*** Opening Data supplied ***
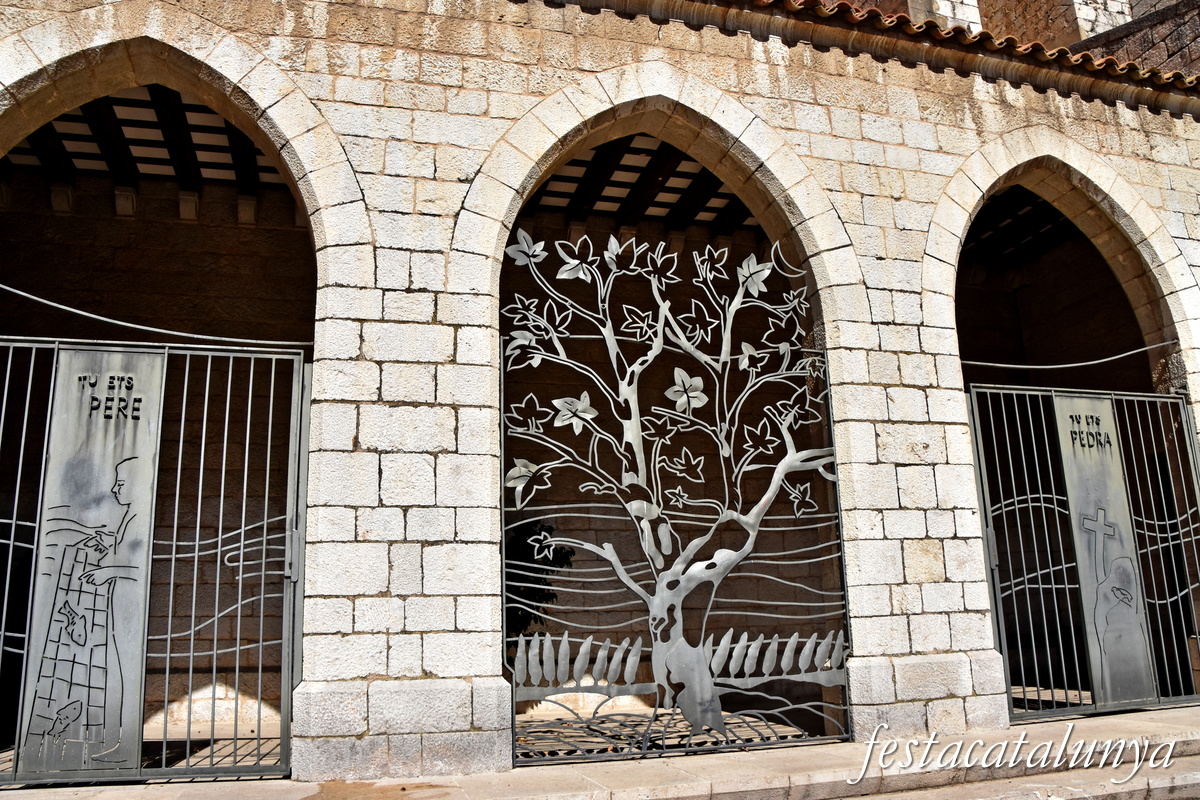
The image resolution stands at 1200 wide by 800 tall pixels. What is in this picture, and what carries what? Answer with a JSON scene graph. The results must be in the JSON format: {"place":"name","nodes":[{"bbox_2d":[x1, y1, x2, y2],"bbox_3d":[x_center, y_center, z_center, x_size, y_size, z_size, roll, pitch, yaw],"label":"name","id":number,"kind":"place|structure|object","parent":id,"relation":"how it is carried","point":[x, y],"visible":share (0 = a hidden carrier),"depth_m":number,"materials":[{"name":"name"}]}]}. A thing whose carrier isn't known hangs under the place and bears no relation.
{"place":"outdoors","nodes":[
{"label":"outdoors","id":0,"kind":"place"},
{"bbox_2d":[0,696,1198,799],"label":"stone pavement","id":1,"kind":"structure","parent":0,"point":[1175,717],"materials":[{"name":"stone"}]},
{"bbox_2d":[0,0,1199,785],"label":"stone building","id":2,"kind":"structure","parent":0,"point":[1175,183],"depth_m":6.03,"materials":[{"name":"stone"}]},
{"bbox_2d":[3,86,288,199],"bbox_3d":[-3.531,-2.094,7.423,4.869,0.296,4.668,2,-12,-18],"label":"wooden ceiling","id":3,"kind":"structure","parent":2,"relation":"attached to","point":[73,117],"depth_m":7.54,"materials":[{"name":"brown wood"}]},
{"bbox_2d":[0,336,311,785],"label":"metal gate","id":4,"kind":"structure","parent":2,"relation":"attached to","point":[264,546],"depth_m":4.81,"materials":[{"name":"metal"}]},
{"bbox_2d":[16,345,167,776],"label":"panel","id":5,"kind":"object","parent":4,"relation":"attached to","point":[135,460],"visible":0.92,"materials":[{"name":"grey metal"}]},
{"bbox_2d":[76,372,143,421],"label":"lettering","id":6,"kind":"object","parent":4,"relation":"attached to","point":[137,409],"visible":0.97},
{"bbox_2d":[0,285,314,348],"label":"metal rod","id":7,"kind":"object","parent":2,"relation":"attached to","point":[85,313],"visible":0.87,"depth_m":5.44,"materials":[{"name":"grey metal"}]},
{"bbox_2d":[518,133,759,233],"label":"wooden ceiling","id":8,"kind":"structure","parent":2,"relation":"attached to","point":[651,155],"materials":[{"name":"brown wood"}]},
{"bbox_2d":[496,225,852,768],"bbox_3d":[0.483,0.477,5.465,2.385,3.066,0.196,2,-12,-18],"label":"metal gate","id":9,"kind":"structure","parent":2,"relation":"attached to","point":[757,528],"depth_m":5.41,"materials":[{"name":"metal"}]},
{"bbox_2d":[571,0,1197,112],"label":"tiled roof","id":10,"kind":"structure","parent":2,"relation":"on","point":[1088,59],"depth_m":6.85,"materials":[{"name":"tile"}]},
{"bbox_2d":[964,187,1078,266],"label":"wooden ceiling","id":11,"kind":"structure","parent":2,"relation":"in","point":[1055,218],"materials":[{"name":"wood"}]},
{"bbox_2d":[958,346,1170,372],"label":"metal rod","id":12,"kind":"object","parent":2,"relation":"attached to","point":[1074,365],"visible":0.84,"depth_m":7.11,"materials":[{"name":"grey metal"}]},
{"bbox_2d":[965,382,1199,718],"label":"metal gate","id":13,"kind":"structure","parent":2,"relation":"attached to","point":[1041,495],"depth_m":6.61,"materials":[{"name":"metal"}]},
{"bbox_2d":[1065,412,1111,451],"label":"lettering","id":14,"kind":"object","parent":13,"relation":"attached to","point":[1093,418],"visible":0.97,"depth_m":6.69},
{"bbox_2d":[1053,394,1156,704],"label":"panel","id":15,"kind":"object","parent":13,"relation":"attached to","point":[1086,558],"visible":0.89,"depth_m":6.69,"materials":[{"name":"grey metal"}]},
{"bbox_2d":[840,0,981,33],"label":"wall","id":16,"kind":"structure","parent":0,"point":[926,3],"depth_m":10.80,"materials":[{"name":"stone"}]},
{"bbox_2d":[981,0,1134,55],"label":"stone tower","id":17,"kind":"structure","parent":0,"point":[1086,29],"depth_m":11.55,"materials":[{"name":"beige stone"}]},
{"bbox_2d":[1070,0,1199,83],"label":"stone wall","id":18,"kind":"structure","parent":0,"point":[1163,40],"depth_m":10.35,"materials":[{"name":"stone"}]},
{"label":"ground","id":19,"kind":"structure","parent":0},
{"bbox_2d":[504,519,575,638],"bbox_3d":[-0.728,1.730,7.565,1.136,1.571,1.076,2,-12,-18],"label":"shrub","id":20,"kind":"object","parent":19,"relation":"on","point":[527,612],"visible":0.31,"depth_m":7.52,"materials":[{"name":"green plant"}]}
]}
*** Closing Data supplied ***
Every line above should be copied exactly; do not carry over the pictures.

The image resolution stands at 1200 wide by 800 tall pixels. What is in this picture, and what carries what? Answer with a JSON scene graph. The results must be in the JSON format: {"place":"name","nodes":[{"bbox_2d":[x1, y1, x2, y2],"bbox_3d":[x_center, y_center, z_center, x_size, y_size, z_size, roll, pitch, yaw],"label":"name","id":number,"kind":"place|structure|object","parent":id,"relation":"how it is carried","point":[x, y],"visible":share (0 = a hidden carrier),"depth_m":number,"materials":[{"name":"name"}]}]}. A thing whose carrier isn't known hangs under the place and bears no relation.
{"place":"outdoors","nodes":[
{"label":"outdoors","id":0,"kind":"place"},
{"bbox_2d":[0,696,1198,799],"label":"stone pavement","id":1,"kind":"structure","parent":0,"point":[1175,717],"materials":[{"name":"stone"}]},
{"bbox_2d":[0,0,1199,785],"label":"stone building","id":2,"kind":"structure","parent":0,"point":[1175,183],"depth_m":6.03,"materials":[{"name":"stone"}]},
{"bbox_2d":[3,86,288,199],"bbox_3d":[-3.531,-2.094,7.423,4.869,0.296,4.668,2,-12,-18],"label":"wooden ceiling","id":3,"kind":"structure","parent":2,"relation":"attached to","point":[73,117],"depth_m":7.54,"materials":[{"name":"brown wood"}]},
{"bbox_2d":[0,336,311,785],"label":"metal gate","id":4,"kind":"structure","parent":2,"relation":"attached to","point":[264,546],"depth_m":4.81,"materials":[{"name":"metal"}]},
{"bbox_2d":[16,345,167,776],"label":"panel","id":5,"kind":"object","parent":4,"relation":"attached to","point":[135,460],"visible":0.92,"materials":[{"name":"grey metal"}]},
{"bbox_2d":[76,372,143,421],"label":"lettering","id":6,"kind":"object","parent":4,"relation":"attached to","point":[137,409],"visible":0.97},
{"bbox_2d":[0,285,314,348],"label":"metal rod","id":7,"kind":"object","parent":2,"relation":"attached to","point":[85,313],"visible":0.87,"depth_m":5.44,"materials":[{"name":"grey metal"}]},
{"bbox_2d":[518,133,759,233],"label":"wooden ceiling","id":8,"kind":"structure","parent":2,"relation":"attached to","point":[651,155],"materials":[{"name":"brown wood"}]},
{"bbox_2d":[496,225,852,768],"bbox_3d":[0.483,0.477,5.465,2.385,3.066,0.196,2,-12,-18],"label":"metal gate","id":9,"kind":"structure","parent":2,"relation":"attached to","point":[757,528],"depth_m":5.41,"materials":[{"name":"metal"}]},
{"bbox_2d":[571,0,1197,112],"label":"tiled roof","id":10,"kind":"structure","parent":2,"relation":"on","point":[1088,59],"depth_m":6.85,"materials":[{"name":"tile"}]},
{"bbox_2d":[964,187,1078,266],"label":"wooden ceiling","id":11,"kind":"structure","parent":2,"relation":"in","point":[1055,218],"materials":[{"name":"wood"}]},
{"bbox_2d":[958,346,1170,372],"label":"metal rod","id":12,"kind":"object","parent":2,"relation":"attached to","point":[1074,365],"visible":0.84,"depth_m":7.11,"materials":[{"name":"grey metal"}]},
{"bbox_2d":[965,382,1199,718],"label":"metal gate","id":13,"kind":"structure","parent":2,"relation":"attached to","point":[1041,495],"depth_m":6.61,"materials":[{"name":"metal"}]},
{"bbox_2d":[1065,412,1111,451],"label":"lettering","id":14,"kind":"object","parent":13,"relation":"attached to","point":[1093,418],"visible":0.97,"depth_m":6.69},
{"bbox_2d":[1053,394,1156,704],"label":"panel","id":15,"kind":"object","parent":13,"relation":"attached to","point":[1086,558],"visible":0.89,"depth_m":6.69,"materials":[{"name":"grey metal"}]},
{"bbox_2d":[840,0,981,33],"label":"wall","id":16,"kind":"structure","parent":0,"point":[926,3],"depth_m":10.80,"materials":[{"name":"stone"}]},
{"bbox_2d":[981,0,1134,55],"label":"stone tower","id":17,"kind":"structure","parent":0,"point":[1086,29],"depth_m":11.55,"materials":[{"name":"beige stone"}]},
{"bbox_2d":[1070,0,1199,83],"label":"stone wall","id":18,"kind":"structure","parent":0,"point":[1163,40],"depth_m":10.35,"materials":[{"name":"stone"}]},
{"label":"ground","id":19,"kind":"structure","parent":0},
{"bbox_2d":[504,519,575,638],"bbox_3d":[-0.728,1.730,7.565,1.136,1.571,1.076,2,-12,-18],"label":"shrub","id":20,"kind":"object","parent":19,"relation":"on","point":[527,612],"visible":0.31,"depth_m":7.52,"materials":[{"name":"green plant"}]}
]}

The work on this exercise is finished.